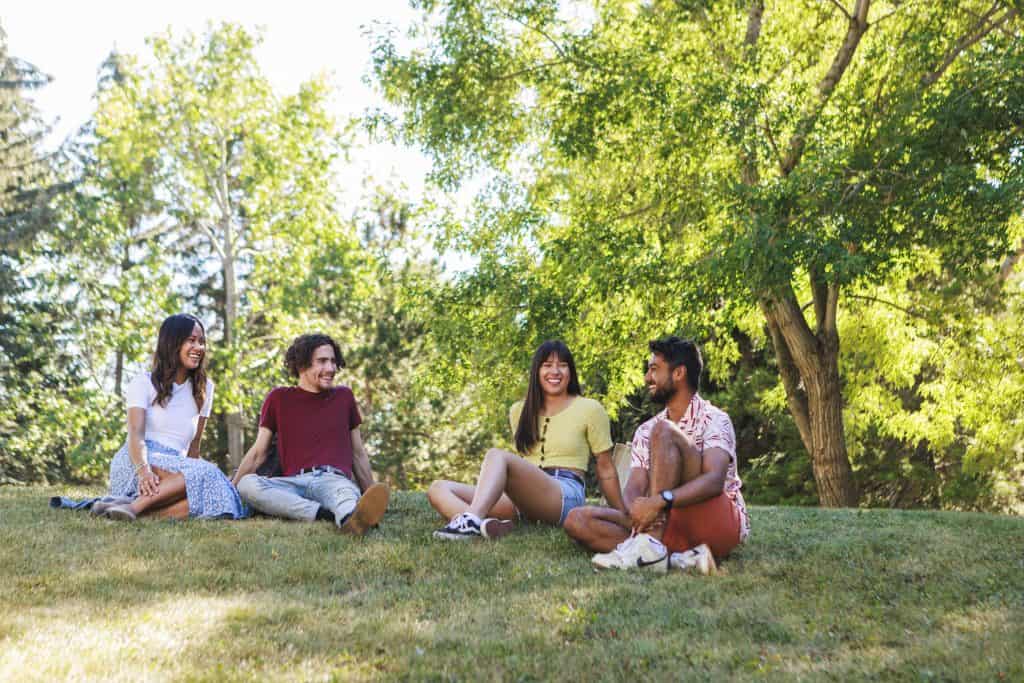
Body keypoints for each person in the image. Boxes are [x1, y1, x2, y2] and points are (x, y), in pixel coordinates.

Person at [563, 336, 750, 573]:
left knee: (664, 432)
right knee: (576, 520)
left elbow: (714, 481)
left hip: (715, 521)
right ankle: (677, 559)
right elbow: (635, 485)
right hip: (669, 524)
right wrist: (637, 512)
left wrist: (659, 502)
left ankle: (649, 544)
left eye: (654, 369)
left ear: (679, 373)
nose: (647, 378)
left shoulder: (715, 419)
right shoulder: (645, 430)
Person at [428, 340, 624, 540]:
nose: (555, 371)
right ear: (537, 372)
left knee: (497, 455)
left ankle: (471, 521)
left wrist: (622, 514)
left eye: (562, 365)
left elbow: (605, 467)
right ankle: (483, 525)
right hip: (523, 498)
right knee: (438, 488)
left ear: (571, 372)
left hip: (564, 496)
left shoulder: (590, 409)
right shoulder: (518, 411)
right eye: (547, 365)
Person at [96, 314, 248, 521]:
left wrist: (206, 480)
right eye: (191, 340)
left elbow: (194, 448)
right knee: (208, 472)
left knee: (220, 497)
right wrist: (144, 471)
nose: (199, 347)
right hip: (138, 462)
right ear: (172, 343)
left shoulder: (205, 389)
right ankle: (134, 507)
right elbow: (135, 435)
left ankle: (127, 509)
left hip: (176, 468)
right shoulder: (143, 382)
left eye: (202, 342)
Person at [232, 333, 388, 535]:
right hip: (293, 483)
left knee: (346, 496)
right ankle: (324, 514)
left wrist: (371, 494)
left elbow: (358, 453)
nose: (331, 368)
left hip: (334, 480)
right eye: (322, 361)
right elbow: (258, 453)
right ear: (302, 365)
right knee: (248, 485)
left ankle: (352, 518)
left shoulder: (344, 397)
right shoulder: (278, 399)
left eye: (333, 361)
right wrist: (231, 490)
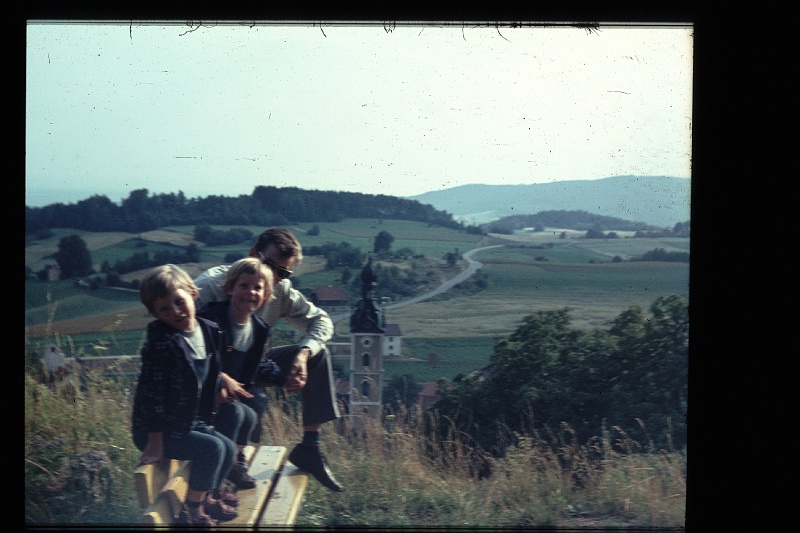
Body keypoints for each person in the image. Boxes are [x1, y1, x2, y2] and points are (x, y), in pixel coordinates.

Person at [194, 227, 344, 492]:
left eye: (283, 273)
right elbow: (183, 336)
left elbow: (321, 320)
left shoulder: (279, 290)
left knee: (318, 356)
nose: (274, 278)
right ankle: (232, 458)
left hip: (250, 364)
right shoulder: (212, 285)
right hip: (208, 370)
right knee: (255, 399)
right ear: (254, 253)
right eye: (270, 266)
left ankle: (310, 447)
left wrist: (303, 353)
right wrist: (218, 374)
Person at [131, 264, 240, 525]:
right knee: (212, 449)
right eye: (164, 309)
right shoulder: (162, 344)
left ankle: (209, 497)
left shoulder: (209, 330)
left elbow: (208, 372)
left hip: (189, 420)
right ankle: (192, 511)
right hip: (162, 430)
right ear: (154, 314)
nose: (176, 312)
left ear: (192, 293)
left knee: (227, 446)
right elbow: (152, 396)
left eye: (179, 302)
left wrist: (218, 390)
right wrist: (155, 441)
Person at [197, 257, 286, 491]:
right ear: (230, 288)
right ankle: (214, 484)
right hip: (204, 391)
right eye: (243, 286)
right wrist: (222, 379)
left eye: (257, 288)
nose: (250, 292)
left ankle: (234, 462)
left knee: (253, 407)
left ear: (266, 295)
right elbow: (198, 359)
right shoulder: (211, 320)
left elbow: (258, 365)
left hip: (234, 390)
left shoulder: (258, 329)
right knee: (236, 412)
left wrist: (285, 378)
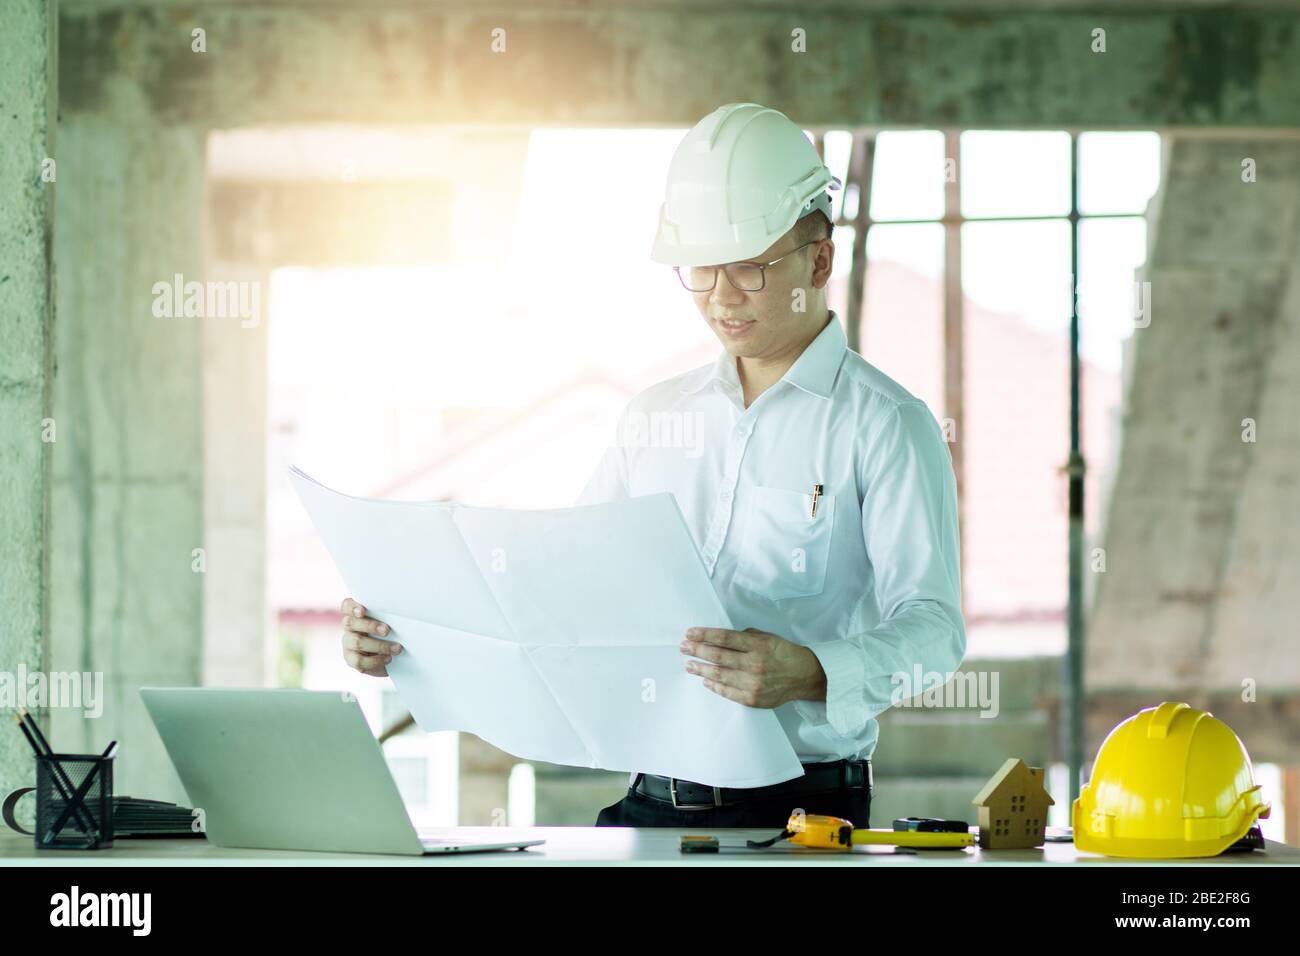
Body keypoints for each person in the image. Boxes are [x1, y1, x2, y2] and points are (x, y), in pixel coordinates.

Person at [340, 102, 966, 829]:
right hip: (650, 805)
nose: (722, 298)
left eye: (750, 269)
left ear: (819, 261)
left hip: (800, 814)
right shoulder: (654, 419)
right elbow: (560, 586)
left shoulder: (885, 424)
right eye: (701, 270)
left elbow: (935, 631)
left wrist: (811, 671)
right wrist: (407, 636)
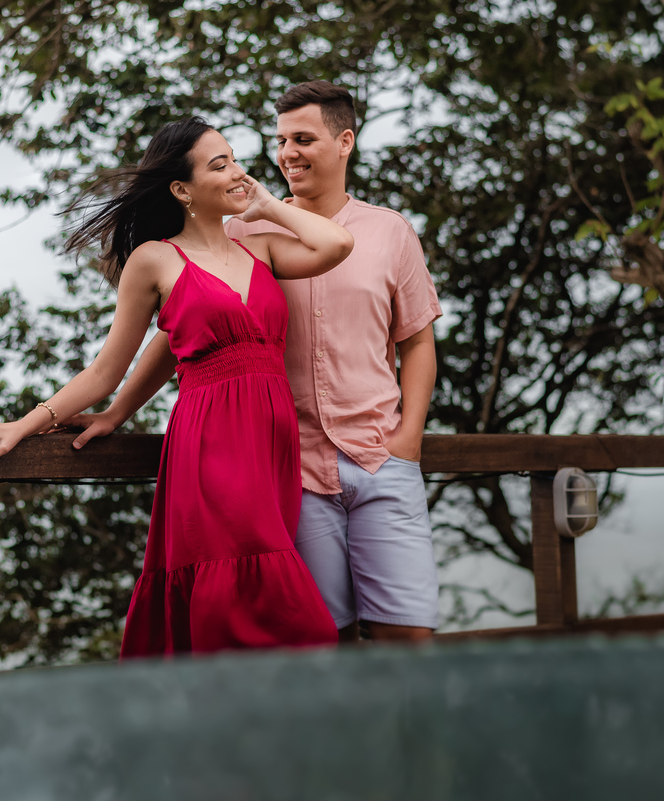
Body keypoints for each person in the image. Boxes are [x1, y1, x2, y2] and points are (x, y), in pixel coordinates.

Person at [0, 116, 353, 657]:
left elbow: (338, 244)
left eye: (234, 159)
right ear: (182, 190)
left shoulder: (263, 250)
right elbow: (104, 371)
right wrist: (30, 422)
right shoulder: (155, 259)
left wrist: (269, 205)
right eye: (219, 164)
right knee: (288, 619)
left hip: (271, 446)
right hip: (212, 446)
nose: (238, 173)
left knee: (258, 607)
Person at [70, 82, 442, 644]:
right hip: (291, 470)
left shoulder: (391, 232)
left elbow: (417, 340)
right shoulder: (238, 233)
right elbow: (181, 337)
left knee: (407, 634)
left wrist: (408, 436)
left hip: (378, 457)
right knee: (321, 637)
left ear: (345, 142)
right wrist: (117, 411)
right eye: (281, 139)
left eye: (303, 138)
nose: (287, 152)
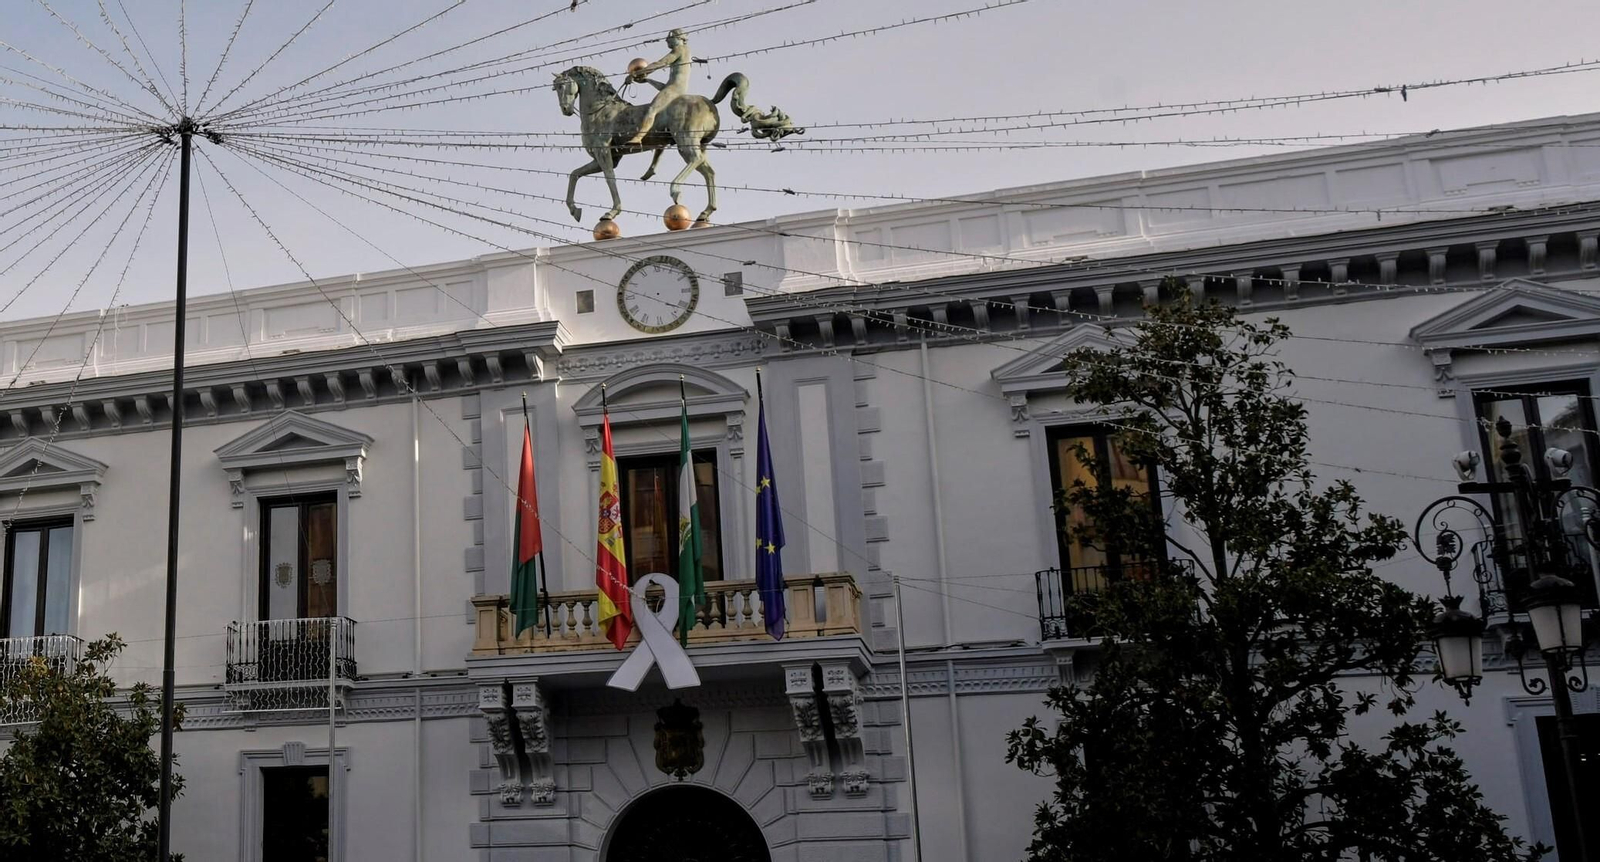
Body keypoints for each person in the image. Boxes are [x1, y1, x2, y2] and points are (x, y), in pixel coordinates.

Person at [625, 29, 691, 145]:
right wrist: (648, 80)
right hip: (675, 89)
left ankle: (638, 137)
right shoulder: (685, 53)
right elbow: (665, 87)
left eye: (670, 37)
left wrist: (637, 73)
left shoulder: (680, 49)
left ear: (679, 38)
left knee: (651, 110)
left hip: (674, 90)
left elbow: (661, 63)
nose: (667, 40)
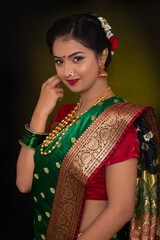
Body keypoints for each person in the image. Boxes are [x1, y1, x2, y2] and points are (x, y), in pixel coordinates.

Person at [16, 13, 160, 240]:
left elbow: (121, 210)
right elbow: (24, 183)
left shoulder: (119, 121)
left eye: (77, 58)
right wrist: (40, 112)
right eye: (59, 61)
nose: (67, 72)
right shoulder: (64, 115)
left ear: (102, 56)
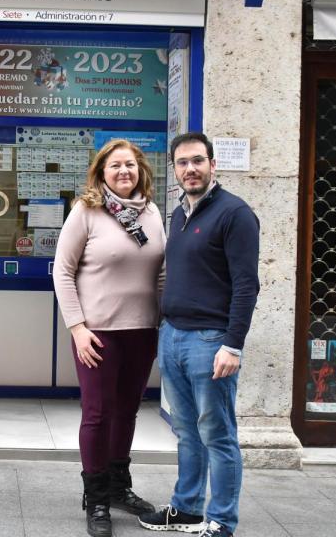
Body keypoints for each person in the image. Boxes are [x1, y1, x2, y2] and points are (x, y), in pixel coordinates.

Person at [139, 132, 260, 537]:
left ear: (213, 164)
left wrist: (233, 344)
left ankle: (221, 521)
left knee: (218, 434)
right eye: (182, 163)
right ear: (174, 169)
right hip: (173, 336)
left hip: (212, 341)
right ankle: (187, 508)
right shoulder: (178, 214)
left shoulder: (235, 214)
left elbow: (246, 285)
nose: (190, 169)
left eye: (197, 161)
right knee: (186, 430)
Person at [53, 139, 167, 537]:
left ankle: (119, 487)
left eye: (131, 165)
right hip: (97, 334)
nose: (124, 172)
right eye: (116, 165)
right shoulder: (86, 211)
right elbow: (62, 272)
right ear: (101, 171)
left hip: (142, 331)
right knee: (98, 414)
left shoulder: (152, 213)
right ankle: (97, 498)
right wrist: (78, 329)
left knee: (127, 412)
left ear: (141, 171)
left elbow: (160, 273)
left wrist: (163, 319)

+ + + + +

AIM OF THE EXERCISE: Line by line, transcribe the records exactly, omitting the images.

SOLVED EXERCISE:
Body keypoints for each person in the image. Boxes are [x1, y1, x2, y2] and points are (x, y), in pixel coordinates.

Person at [563, 336, 750, 573]:
left knee: (664, 432)
right knee: (576, 520)
left elbow: (714, 481)
left hip: (715, 521)
right ankle: (677, 559)
right elbow: (635, 485)
right hip: (669, 524)
right wrist: (637, 512)
left wrist: (659, 502)
left ankle: (649, 544)
left eye: (654, 369)
left ear: (679, 373)
nose: (647, 378)
left shoulder: (715, 419)
right shoulder: (645, 430)
Person at [428, 340, 624, 540]:
nose: (555, 371)
right ear: (537, 372)
left knee: (497, 455)
left ankle: (471, 521)
left wrist: (622, 514)
left eye: (562, 365)
left elbow: (605, 467)
right ankle: (483, 525)
right hip: (523, 498)
right knee: (438, 488)
left ear: (571, 372)
left hip: (564, 496)
left shoulder: (590, 409)
right shoulder: (518, 411)
right eye: (547, 365)
Person at [96, 314, 248, 521]:
left wrist: (206, 480)
right eye: (191, 340)
left elbow: (194, 448)
right knee: (208, 472)
left knee: (220, 497)
right wrist: (144, 471)
nose: (199, 347)
right hip: (138, 462)
right ear: (172, 343)
left shoulder: (205, 389)
right ankle: (134, 507)
right elbow: (135, 435)
left ankle: (127, 509)
left hip: (176, 468)
right shoulder: (143, 382)
left eye: (202, 342)
Person at [232, 333, 388, 535]:
right hip: (293, 483)
left knee: (346, 496)
right ankle: (324, 514)
left wrist: (371, 494)
left elbow: (358, 453)
nose: (331, 368)
left hip: (334, 480)
right eye: (322, 361)
right elbow: (258, 453)
right ear: (302, 365)
right knee: (248, 485)
left ankle: (352, 518)
left shoulder: (344, 397)
right shoulder: (278, 399)
left eye: (333, 361)
right wrist: (231, 490)
Body keypoints for each person in the image. Boxes are [x1, y1, x2, y2] and points are (x, y), in pixel coordinates.

Person at [194, 227, 344, 492]:
left eye: (283, 273)
right elbow: (183, 336)
left elbow: (321, 320)
left shoulder: (279, 290)
left knee: (318, 356)
nose: (274, 278)
right ankle: (232, 458)
left hip: (250, 364)
right shoulder: (212, 285)
right hip: (208, 370)
right knee: (255, 399)
right ear: (254, 253)
right eye: (270, 266)
left ankle: (310, 447)
left wrist: (303, 353)
right wrist: (218, 374)
Person at [131, 264, 240, 525]:
right knee: (212, 449)
right eye: (164, 309)
right shoulder: (162, 344)
left ankle: (209, 497)
left shoulder: (209, 330)
left elbow: (208, 372)
left hip: (189, 420)
right ankle: (192, 511)
right hip: (162, 430)
right ear: (154, 314)
nose: (176, 312)
left ear: (192, 293)
left knee: (227, 446)
right elbow: (152, 396)
left eye: (179, 302)
left wrist: (218, 390)
right wrist: (155, 441)
Person at [197, 257, 286, 491]:
right ear: (230, 288)
right ankle: (214, 484)
right hip: (204, 391)
right eye: (243, 286)
right wrist: (222, 379)
left eye: (257, 288)
nose: (250, 292)
left ankle: (234, 462)
left knee: (253, 407)
left ear: (266, 295)
right elbow: (198, 359)
right shoulder: (211, 320)
left elbow: (258, 365)
left hip: (234, 390)
left shoulder: (258, 329)
right knee: (236, 412)
left wrist: (285, 378)
Body keypoints for each person in the image. Boxes are [x1, y1, x2, y2] and points are (x, y), in pixel coordinates.

Person at [340, 102, 966, 829]:
right hip: (650, 805)
nose: (722, 298)
left eye: (750, 269)
left ear: (819, 261)
left hip: (800, 814)
right shoulder: (654, 419)
right elbow: (560, 586)
left shoulder: (885, 424)
right eye: (701, 270)
left elbow: (935, 631)
left wrist: (811, 671)
right wrist: (407, 636)
Body keypoints for each person in the image. Boxes are [x1, y1, x2, y2] and points are (x, y), in pixel coordinates.

Person at [0, 116, 353, 657]:
left elbow: (338, 244)
left eye: (234, 159)
right ear: (182, 190)
left shoulder: (263, 250)
right elbow: (104, 371)
right wrist: (30, 422)
right shoulder: (155, 259)
left wrist: (269, 205)
right eye: (219, 164)
right knee: (288, 619)
left hip: (271, 446)
right hip: (212, 446)
nose: (238, 173)
left knee: (258, 607)
Person at [70, 82, 442, 644]:
right hip: (291, 470)
left shoulder: (391, 232)
left elbow: (417, 340)
right shoulder: (238, 233)
right elbow: (181, 337)
left knee: (407, 634)
left wrist: (408, 436)
left hip: (378, 457)
right knee: (321, 637)
left ear: (345, 142)
right wrist: (117, 411)
right eye: (281, 139)
left eye: (303, 138)
nose: (287, 152)
Body keypoints for each person in the image. Boxes are [x1, y1, x2, y2] and points are (x, y), in pixel coordinates.

Person at [625, 29, 691, 145]:
right wrist: (648, 80)
right hip: (675, 89)
left ankle: (638, 137)
right shoulder: (685, 53)
right elbow: (665, 87)
left eye: (670, 37)
left wrist: (637, 73)
left shoulder: (680, 49)
left ear: (679, 38)
left knee: (651, 110)
left hip: (674, 90)
left elbow: (661, 63)
nose: (667, 40)
Body keypoints for each person in the image. Boxes are [x1, y1, x2, y2] and points are (x, y), in pixel coordinates.

Person at [16, 13, 160, 240]:
left elbow: (121, 210)
right elbow: (24, 183)
left shoulder: (119, 121)
left eye: (77, 58)
right wrist: (40, 112)
right eye: (59, 61)
nose: (67, 72)
right shoulder: (64, 115)
left ear: (102, 56)
Body keypoints for each person in the image. Boxes are [x1, y1, x2, y2] and points are (x, y), in pixel coordinates.

Person at [139, 132, 260, 537]:
left ear: (213, 164)
left wrist: (233, 344)
left ankle: (221, 521)
left knee: (218, 434)
right eye: (182, 163)
right ear: (174, 169)
right hip: (173, 336)
left hip: (212, 341)
right ankle: (187, 508)
right shoulder: (178, 214)
left shoulder: (235, 214)
left elbow: (246, 285)
nose: (190, 169)
left eye: (197, 161)
right knee: (186, 430)
Person at [53, 139, 167, 537]:
left ankle: (119, 487)
left eye: (131, 165)
right hip: (97, 334)
nose: (124, 172)
right eye: (116, 165)
right shoulder: (86, 211)
right elbow: (62, 272)
right ear: (101, 171)
left hip: (142, 331)
right knee: (98, 414)
left shoulder: (152, 213)
right ankle: (97, 498)
right wrist: (78, 329)
left knee: (127, 412)
left ear: (141, 171)
left elbow: (160, 273)
left wrist: (163, 319)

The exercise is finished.